§ Task requirements: Copy every line from the records below that holds the word "getInternalPublicPathVariable".

§ Data listing:
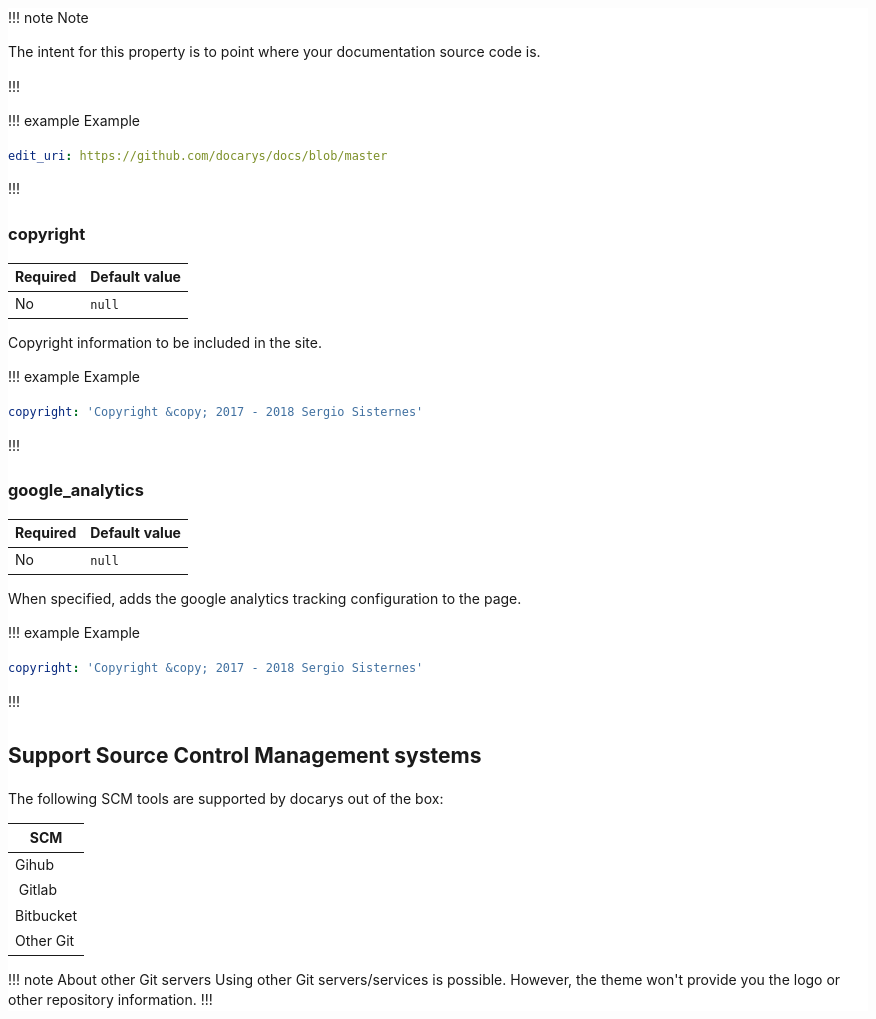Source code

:!!! note Note

The intent for this property is to point where your documentation source code is.

!!!

!!! example Example

``` yml
edit_uri: https://github.com/docarys/docs/blob/master
```

!!!

### copyright

| Required | Default value |
| -------- | ------------- |
| No       | `null`        |

Copyright information to be included in the site.

!!! example Example

``` yml
copyright: 'Copyright &copy; 2017 - 2018 Sergio Sisternes'
```

!!!

### google_analytics

| Required | Default value |
| -------- | ------------- |
| No       | `null`        |

When specified, adds the google analytics tracking configuration to the page.

!!! example Example

``` yml
copyright: 'Copyright &copy; 2017 - 2018 Sergio Sisternes'
```

!!!

## Support Source Control Management systems

The following SCM tools are supported by docarys out of the box:

| SCM          |
| ------------ |
| Gihub        |
| Gitlab       |
| Bitbucket    |
| Other Git    |

!!! note About other Git servers
Using other Git servers/services is possible. However, the theme won't provide you the logo or other repository information.
!!!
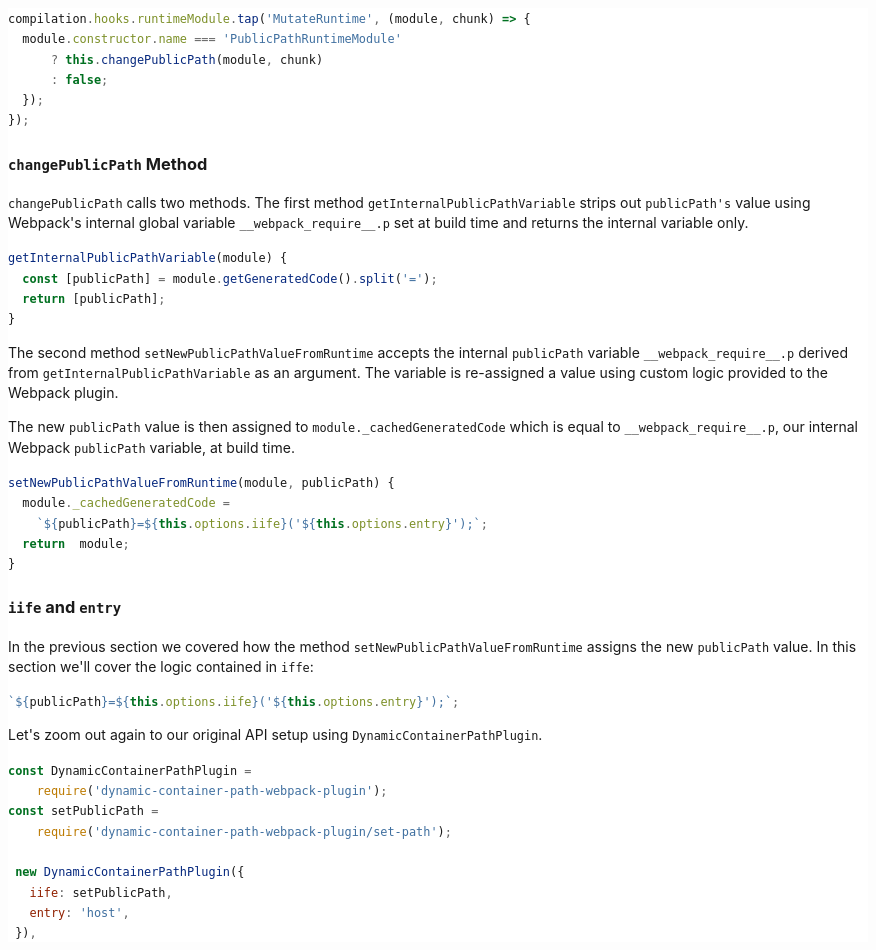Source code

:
 ```js
compilation.hooks.runtimeModule.tap('MutateRuntime', (module, chunk) => {
  module.constructor.name === 'PublicPathRuntimeModule'
	  ? this.changePublicPath(module, chunk)
	  : false;
  });
});
```

### `changePublicPath` Method

`changePublicPath` calls two methods. The first method `getInternalPublicPathVariable` strips out `publicPath's` value using Webpack's internal global variable `__webpack_require__.p` set at build time and returns the internal variable only.

```js
getInternalPublicPathVariable(module) {
  const [publicPath] = module.getGeneratedCode().split('=');
  return [publicPath];
}
```

The second method `setNewPublicPathValueFromRuntime` accepts the internal `publicPath` variable `__webpack_require__.p` derived from `getInternalPublicPathVariable` as an argument. The variable is re-assigned a value using custom logic provided to the Webpack plugin.

The new `publicPath` value is then assigned to `module._cachedGeneratedCode` which is equal to `__webpack_require__.p`, our internal Webpack `publicPath` variable, at build time.

```js
setNewPublicPathValueFromRuntime(module, publicPath) {
  module._cachedGeneratedCode =
    `${publicPath}=${this.options.iife}('${this.options.entry}');`;
  return  module;
}
```

### `iife` and `entry`

In the previous section we covered how the method `setNewPublicPathValueFromRuntime` assigns the new `publicPath` value. In this section we'll cover the logic contained in `iffe`:

```js
`${publicPath}=${this.options.iife}('${this.options.entry}');`;
```

Let's zoom out again to our original API setup using `DynamicContainerPathPlugin`.

```js
const DynamicContainerPathPlugin =
	require('dynamic-container-path-webpack-plugin');
const setPublicPath =
	require('dynamic-container-path-webpack-plugin/set-path');

 new DynamicContainerPathPlugin({
   iife: setPublicPath,
   entry: 'host',
 }),
```


  [mainEntry]: ['./src/bootstrap.js'],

§ Response box:
`changePublicPath` calls two methods. The first method `getInternalPublicPathVariable` strips out `publicPath's` value using Webpack's internal global variable `__webpack_require__.p` set at build time and returns the internal variable only.
getInternalPublicPathVariable(module) {
The second method `setNewPublicPathValueFromRuntime` accepts the internal `publicPath` variable `__webpack_require__.p` derived from `getInternalPublicPathVariable` as an argument. The variable is re-assigned a value using custom logic provided to the Webpack plugin.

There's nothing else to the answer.